## Actions à mener
1. Répondez aux questions suivantes à partir de l'article de Voix des Travailleurs.
(a) Quel numéro du journal figure en tête, et à quelle date ?
(b) Quels pays ont signé le « pacte à 5 » sous le nom d'« Union occidentale » ?
(c) À quelle durée le service militaire est-il porté pour la France ?
2. Extrayez de l'article de Voix des Travailleurs tout le passage allant de « Mais qu'un pays » jusqu'à « deux autres enseignes. », sans y apporter la moindre modification.

## Extrait du document
1948 |
L'EMANCIPATION DES TRAVAILLEURS SERA L'ŒUVRE DES TRAVAILLEURS
EUX-MÊMES |
Voix des Travailleurs nº 40
31 mars 1948
"Plan Marshall", "Union occidentale", Etats-Unis d'Europe, telles sont les enseignes "lumineuses" des puissances occidentales qui s'organisent fébrilement pour participer à la 3e guerre mondiale.
"Sans l'aide de l'Amérique, nous sommes voués à la famine et à la décadence définitive ; seuls les dollars de l'oncle Sam peuvent nous tirer de là ; il faut que nous obtenions du Congrès américain que le plan Marshall "d'aide économique à l'Europe" soit appliqué au plus tôt." Ainsi s'exprime la propagande pro-américaine des milieux bancaires et industriels, appuyés d'ailleurs à fond par le gouvernement Schuman, légalement "représentant du peuple français".
Mais qu'un pays comme la France, dont la richesse agricole et industrielle se chiffre, malgré les destructions et les pillages de la guerre, à des mille et mille milliards, soit voué à la misère permanente sans les quelques dizaines de milliards de l'aide américaine, cela constitue, de la part de nos classes dirigeantes, l'aveu le plus significatif de la faillite de leur régime. De même que "l'homme d'affaires" à court d'argent doit se vendre au banquier qui lui en prêtera, le capitalisme français et occidental en faillite ne peut se survivre qu'en subissant les conditions draconiennes du capitalisme encore debout des Etats-Unis.
Car le gouvernement des banquiers des Etats-Unis n'est guère plus généreux que le banquier privé. Au contraire, avec lui, les clauses de rapine économique se triplent de clauses militaires et politiques. Clauses que nous trouvons sous les deux autres enseignes.
Sous le nom d'"Union occidentale", l'Angleterre, la France, la Belgique, la Hollande et le Luxembourg ont signé un "pacte à 5" militaire, soi-disant pour la "défense contre l'agresseur". En fait, il s'agit d'une alliance sous l'égide américaine, contre la Russie. Pratiquement, il servira de prétexte aux cinq gouvernements pour exiger le maximum de sacrifices de "leurs" peuples, et au camp adverse pour en faire autant, naturellement, lui aussi pour se "défendre". C'est ainsi que, pour la France, ce pacte signifie un milliard de francs par jour de dépenses militaires, la durée du service militaire portée à 18 mois, le maintien "sous les drapeaux" des classes libérables et le renforcement sur toute la ligne des mesures réactionnaires en politique intérieure.

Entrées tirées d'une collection

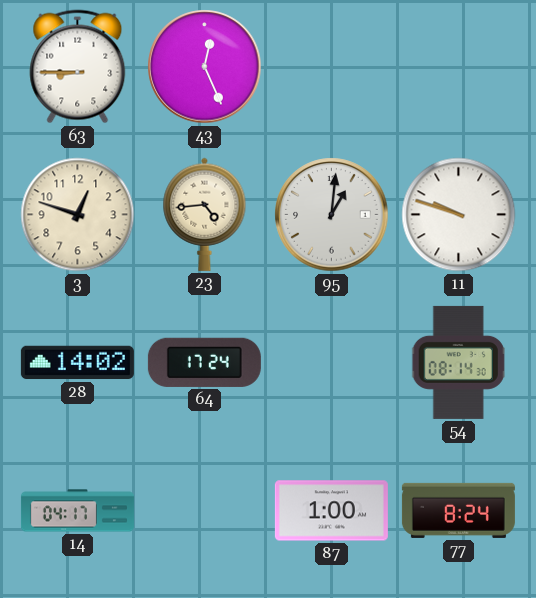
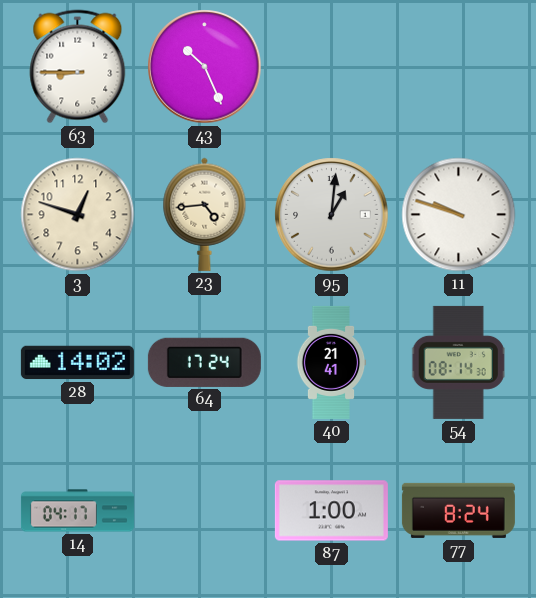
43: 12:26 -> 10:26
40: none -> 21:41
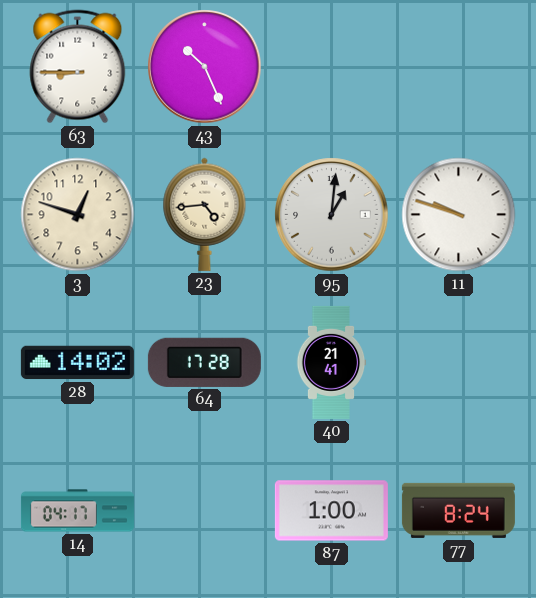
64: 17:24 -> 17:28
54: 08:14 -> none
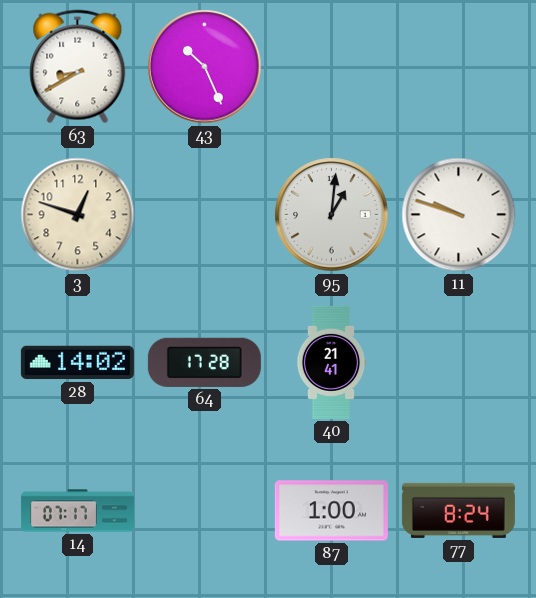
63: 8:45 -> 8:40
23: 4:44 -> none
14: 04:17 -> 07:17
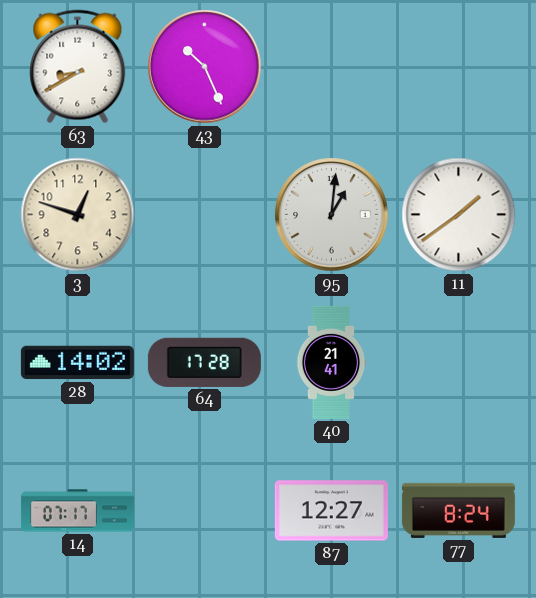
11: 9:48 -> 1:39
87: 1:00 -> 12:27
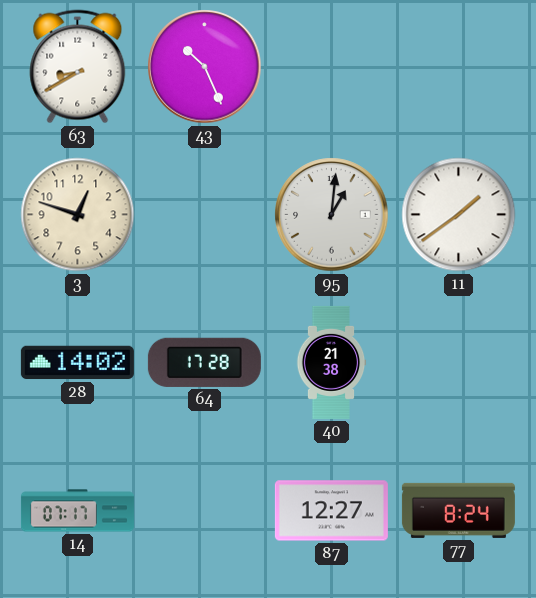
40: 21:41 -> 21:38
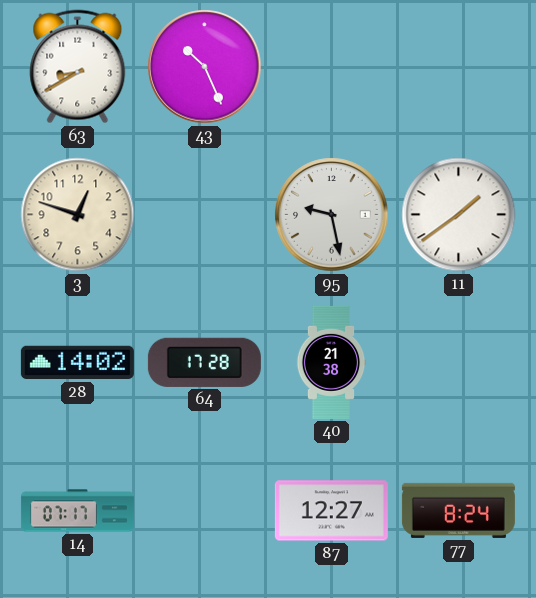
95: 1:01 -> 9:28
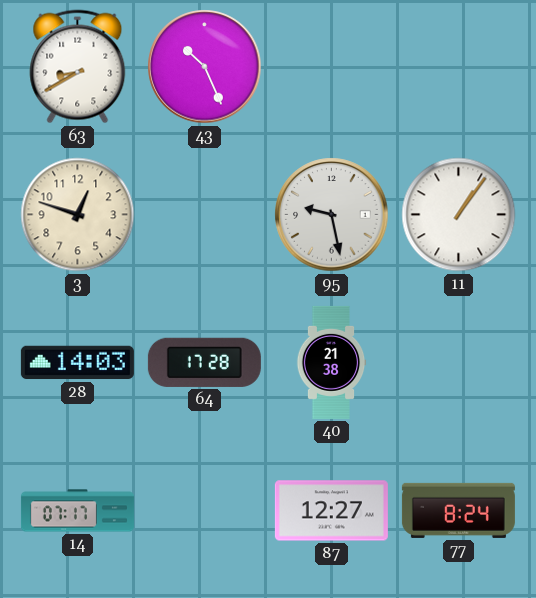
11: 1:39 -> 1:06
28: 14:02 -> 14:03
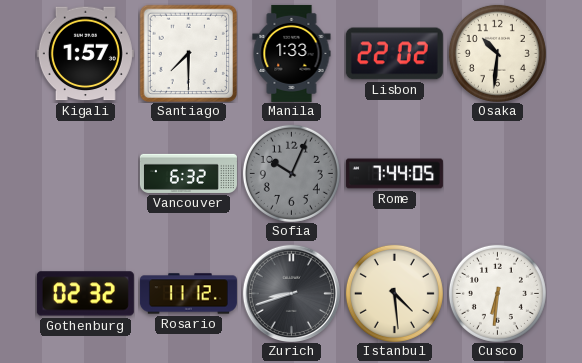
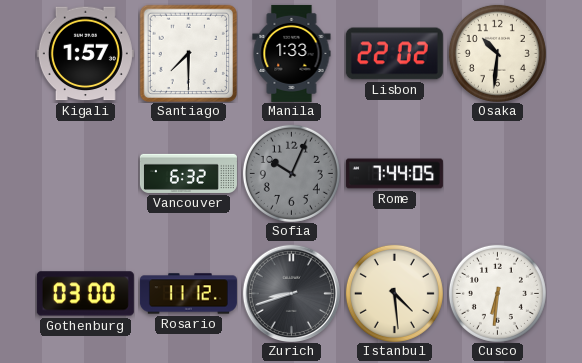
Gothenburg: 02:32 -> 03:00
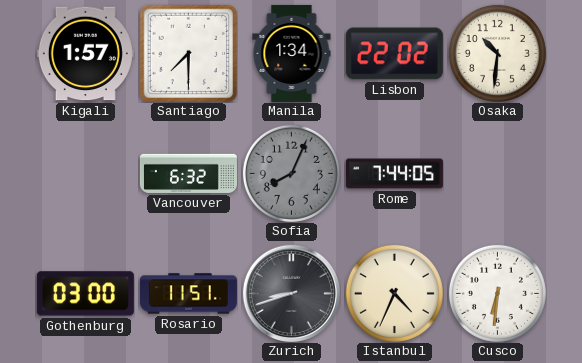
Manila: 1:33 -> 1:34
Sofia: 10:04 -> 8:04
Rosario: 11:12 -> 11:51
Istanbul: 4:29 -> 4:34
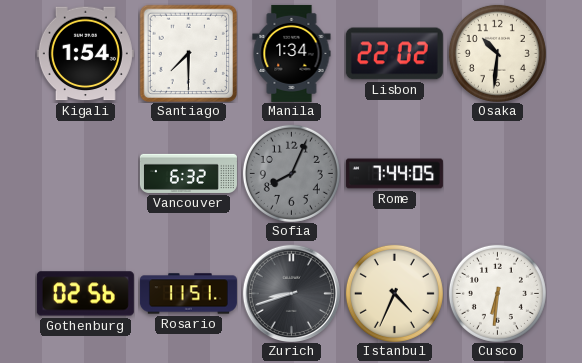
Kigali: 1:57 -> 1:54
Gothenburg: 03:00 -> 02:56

## Corrigé par tâche
1.
(a) Le nº 40, daté du 31 mars 1948.
(b) L'Angleterre, la France, la Belgique, la Hollande et le Luxembourg.
(c) À 18 mois.

2.
Mais qu'un pays comme la France, dont la richesse agricole et industrielle se chiffre, malgré les destructions et les pillages de la guerre, à des mille et mille milliards, soit voué à la misère permanente sans les quelques dizaines de milliards de l'aide américaine, cela constitue, de la part de nos classes dirigeantes, l'aveu le plus significatif de la faillite de leur régime. De même que "l'homme d'affaires" à court d'argent doit se vendre au banquier qui lui en prêtera, le capitalisme français et occidental en faillite ne peut se survivre qu'en subissant les conditions draconiennes du capitalisme encore debout des Etats-Unis.
Car le gouvernement des banquiers des Etats-Unis n'est guère plus généreux que le banquier privé. Au contraire, avec lui, les clauses de rapine économique se triplent de clauses militaires et politiques. Clauses que nous trouvons sous les deux autres enseignes.